**Required work**
Report each line of the entries below that includes "held".

**Working data**

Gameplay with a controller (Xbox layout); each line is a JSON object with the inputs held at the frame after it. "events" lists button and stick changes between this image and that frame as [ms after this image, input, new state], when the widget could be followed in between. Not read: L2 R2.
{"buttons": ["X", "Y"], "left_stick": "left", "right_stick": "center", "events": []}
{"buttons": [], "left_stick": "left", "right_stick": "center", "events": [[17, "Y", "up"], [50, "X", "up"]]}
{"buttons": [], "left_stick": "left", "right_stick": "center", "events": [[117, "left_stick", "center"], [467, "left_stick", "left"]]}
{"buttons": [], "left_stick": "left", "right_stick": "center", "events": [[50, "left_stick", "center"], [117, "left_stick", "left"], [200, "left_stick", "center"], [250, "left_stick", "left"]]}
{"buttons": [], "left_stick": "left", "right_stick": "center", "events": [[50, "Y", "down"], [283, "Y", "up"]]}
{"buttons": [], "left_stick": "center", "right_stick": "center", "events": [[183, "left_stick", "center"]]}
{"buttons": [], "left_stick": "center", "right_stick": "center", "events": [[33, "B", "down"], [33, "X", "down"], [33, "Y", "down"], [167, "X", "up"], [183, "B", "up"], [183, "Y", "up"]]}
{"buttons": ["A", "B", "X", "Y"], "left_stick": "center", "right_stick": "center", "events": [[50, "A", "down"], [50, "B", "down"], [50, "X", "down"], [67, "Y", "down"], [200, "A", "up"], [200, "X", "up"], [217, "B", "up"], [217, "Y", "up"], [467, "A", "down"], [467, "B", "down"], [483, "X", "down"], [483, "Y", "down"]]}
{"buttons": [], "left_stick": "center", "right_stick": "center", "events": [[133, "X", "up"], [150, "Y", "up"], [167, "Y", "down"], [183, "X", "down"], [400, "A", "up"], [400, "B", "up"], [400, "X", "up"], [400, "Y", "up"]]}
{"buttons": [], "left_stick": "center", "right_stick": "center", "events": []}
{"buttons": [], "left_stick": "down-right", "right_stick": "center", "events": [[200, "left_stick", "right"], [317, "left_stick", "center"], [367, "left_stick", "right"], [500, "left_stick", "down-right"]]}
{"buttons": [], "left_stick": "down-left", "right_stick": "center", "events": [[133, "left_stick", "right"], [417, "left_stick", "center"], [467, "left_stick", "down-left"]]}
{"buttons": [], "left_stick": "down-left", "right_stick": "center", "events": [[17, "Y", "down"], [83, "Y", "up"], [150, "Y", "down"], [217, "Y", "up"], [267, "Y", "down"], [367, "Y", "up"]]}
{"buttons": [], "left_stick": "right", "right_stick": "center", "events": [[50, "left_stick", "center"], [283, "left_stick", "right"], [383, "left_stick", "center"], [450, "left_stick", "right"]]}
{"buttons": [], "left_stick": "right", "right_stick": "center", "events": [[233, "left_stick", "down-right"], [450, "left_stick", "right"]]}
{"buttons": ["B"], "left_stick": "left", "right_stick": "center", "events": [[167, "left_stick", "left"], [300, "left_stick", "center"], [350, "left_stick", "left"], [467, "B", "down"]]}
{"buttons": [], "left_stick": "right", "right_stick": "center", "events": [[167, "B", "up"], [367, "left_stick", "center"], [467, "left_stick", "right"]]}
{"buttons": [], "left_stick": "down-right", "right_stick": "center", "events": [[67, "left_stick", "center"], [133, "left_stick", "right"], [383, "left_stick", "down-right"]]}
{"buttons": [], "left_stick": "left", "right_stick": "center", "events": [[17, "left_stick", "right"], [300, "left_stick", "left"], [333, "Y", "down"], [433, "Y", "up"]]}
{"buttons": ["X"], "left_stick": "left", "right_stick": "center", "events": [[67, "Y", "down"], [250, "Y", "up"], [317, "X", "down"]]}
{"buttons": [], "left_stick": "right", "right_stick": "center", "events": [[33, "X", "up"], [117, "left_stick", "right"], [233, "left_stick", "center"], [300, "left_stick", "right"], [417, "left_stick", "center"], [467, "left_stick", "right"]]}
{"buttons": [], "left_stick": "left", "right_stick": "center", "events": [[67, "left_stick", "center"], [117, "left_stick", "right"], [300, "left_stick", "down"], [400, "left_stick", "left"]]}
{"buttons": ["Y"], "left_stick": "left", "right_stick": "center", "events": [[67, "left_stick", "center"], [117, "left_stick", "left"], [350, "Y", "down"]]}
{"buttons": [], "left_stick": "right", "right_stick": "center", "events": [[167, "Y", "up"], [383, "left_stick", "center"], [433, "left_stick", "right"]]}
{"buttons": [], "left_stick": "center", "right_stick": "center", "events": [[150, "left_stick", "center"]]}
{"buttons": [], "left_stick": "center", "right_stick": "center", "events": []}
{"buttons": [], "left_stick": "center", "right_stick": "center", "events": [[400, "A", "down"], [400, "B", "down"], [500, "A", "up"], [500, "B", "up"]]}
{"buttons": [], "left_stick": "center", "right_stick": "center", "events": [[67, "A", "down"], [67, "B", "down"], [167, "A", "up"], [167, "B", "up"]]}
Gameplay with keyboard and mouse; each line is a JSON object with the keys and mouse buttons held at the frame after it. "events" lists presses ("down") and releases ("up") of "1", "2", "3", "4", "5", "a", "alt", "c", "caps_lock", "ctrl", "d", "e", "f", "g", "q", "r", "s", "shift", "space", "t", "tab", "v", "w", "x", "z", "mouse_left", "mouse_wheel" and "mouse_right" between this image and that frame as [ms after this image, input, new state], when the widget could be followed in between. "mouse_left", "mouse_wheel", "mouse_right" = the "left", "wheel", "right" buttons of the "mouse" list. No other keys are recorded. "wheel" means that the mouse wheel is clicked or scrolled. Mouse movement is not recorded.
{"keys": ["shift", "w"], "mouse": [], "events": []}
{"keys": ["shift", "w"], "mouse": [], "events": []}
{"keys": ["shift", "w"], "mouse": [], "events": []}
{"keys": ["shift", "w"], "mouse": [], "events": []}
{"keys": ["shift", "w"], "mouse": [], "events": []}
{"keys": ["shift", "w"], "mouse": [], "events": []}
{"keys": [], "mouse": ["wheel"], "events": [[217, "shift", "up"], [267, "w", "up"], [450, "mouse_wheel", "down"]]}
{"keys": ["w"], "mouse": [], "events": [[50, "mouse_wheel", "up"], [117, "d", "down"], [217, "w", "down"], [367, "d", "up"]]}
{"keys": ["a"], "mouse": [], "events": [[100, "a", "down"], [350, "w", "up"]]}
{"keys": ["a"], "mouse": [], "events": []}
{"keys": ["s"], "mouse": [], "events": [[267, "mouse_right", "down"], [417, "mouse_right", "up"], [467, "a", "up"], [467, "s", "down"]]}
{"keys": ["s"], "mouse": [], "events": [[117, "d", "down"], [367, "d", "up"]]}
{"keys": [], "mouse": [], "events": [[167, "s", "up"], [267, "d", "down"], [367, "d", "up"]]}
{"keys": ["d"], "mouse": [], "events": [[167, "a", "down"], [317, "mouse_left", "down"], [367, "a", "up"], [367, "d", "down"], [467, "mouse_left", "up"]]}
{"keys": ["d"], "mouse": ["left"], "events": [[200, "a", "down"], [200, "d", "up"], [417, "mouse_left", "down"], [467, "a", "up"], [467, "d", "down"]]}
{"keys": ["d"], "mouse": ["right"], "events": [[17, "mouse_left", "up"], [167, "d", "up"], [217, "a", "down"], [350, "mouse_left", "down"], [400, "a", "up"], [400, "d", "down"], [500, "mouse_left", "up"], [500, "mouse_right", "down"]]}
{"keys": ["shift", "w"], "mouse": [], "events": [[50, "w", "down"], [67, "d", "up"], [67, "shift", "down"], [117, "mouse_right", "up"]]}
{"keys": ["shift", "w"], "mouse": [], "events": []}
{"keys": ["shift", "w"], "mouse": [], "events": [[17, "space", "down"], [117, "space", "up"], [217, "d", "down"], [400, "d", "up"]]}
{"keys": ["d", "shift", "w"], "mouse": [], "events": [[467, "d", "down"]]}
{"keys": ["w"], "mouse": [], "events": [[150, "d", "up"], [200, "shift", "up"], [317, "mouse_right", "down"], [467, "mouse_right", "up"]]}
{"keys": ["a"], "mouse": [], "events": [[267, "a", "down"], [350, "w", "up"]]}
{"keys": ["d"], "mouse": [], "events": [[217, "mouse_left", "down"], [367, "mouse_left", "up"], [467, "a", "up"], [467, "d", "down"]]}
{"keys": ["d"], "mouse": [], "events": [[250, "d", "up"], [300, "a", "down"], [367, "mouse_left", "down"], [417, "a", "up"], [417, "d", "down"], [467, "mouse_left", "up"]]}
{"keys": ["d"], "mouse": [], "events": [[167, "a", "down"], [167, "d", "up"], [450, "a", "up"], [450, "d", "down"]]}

**Reply to the task**
Gameplay with a controller (Xbox layout); each line is a JSON object with the inputs held at the frame after it. "events" lists button and stick changes between this image and that frame as [ms after this image, input, new state], when the widget could be followed in between. Not read: L2 R2.
Gameplay with keyboard and mouse; each line is a JSON object with the keys and mouse buttons held at the frame after it. "events" lists presses ("down") and releases ("up") of "1", "2", "3", "4", "5", "a", "alt", "c", "caps_lock", "ctrl", "d", "e", "f", "g", "q", "r", "s", "shift", "space", "t", "tab", "v", "w", "x", "z", "mouse_left", "mouse_wheel" and "mouse_right" between this image and that frame as [ms after this image, input, new state], when the widget could be followed in between. "mouse_left", "mouse_wheel", "mouse_right" = the "left", "wheel", "right" buttons of the "mouse" list. No other keys are recorded. "wheel" means that the mouse wheel is clicked or scrolled. Mouse movement is not recorded.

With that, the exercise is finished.